• The data:
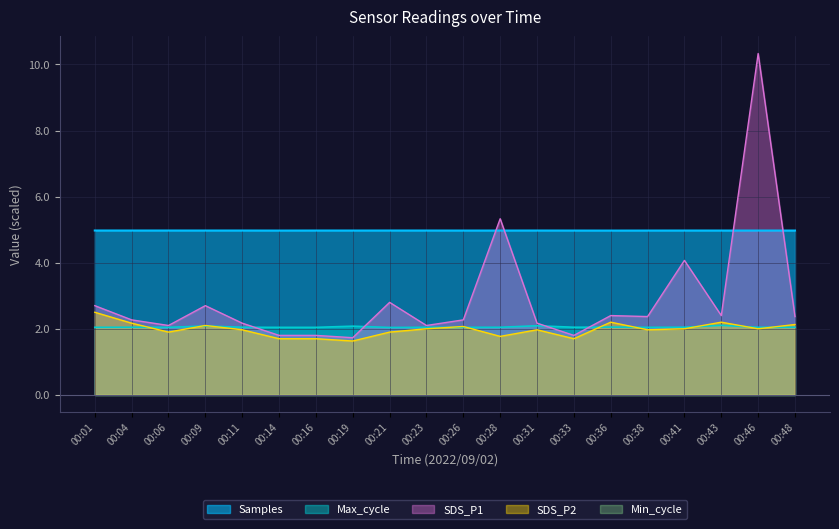

Read the Samples value at 00:23.

5.0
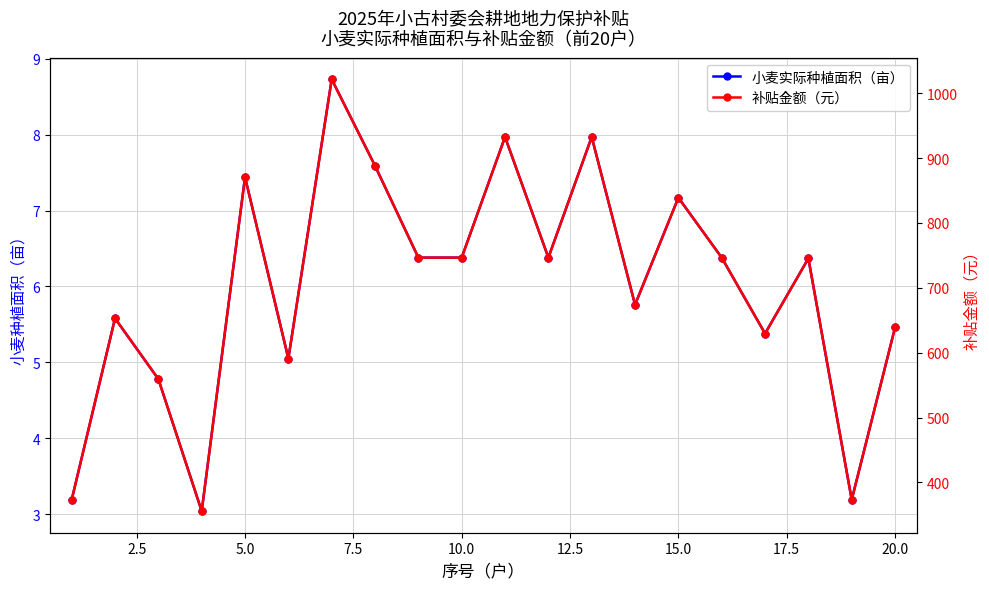

Is this an area chart (filled region under the line)?

No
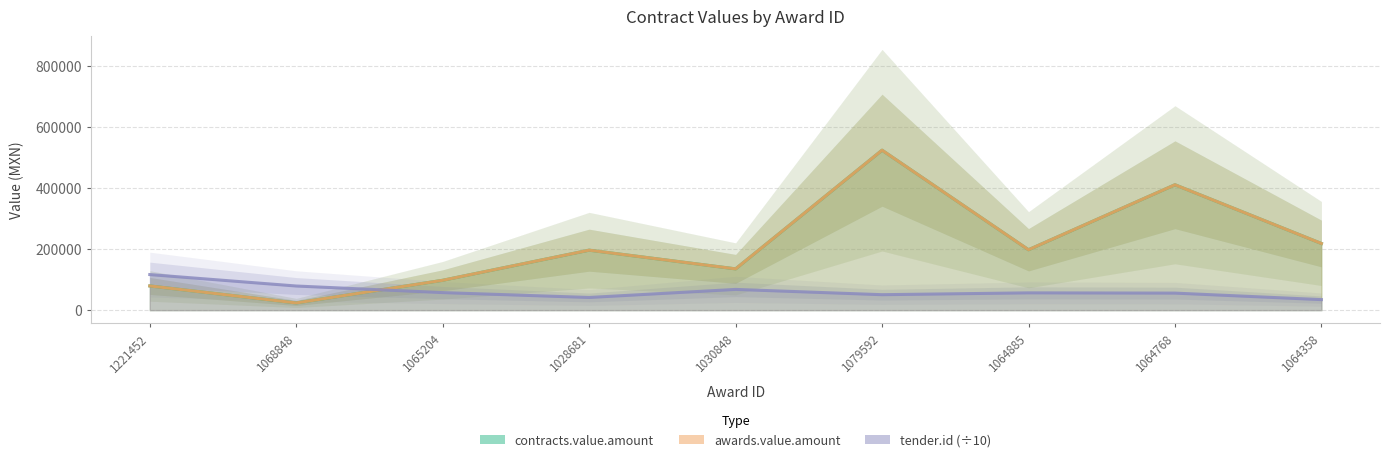

Read the awards.value.amount value at 1079592.

523093.6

• About this exercise: Pull every line of text from the records above, word for word, and leave the pictures out.

• Answer box:
Read the Samples value at 00:23.

5.0

Is this an area chart (filled region under the line)?

No

Read the awards.value.amount value at 1079592.

523093.6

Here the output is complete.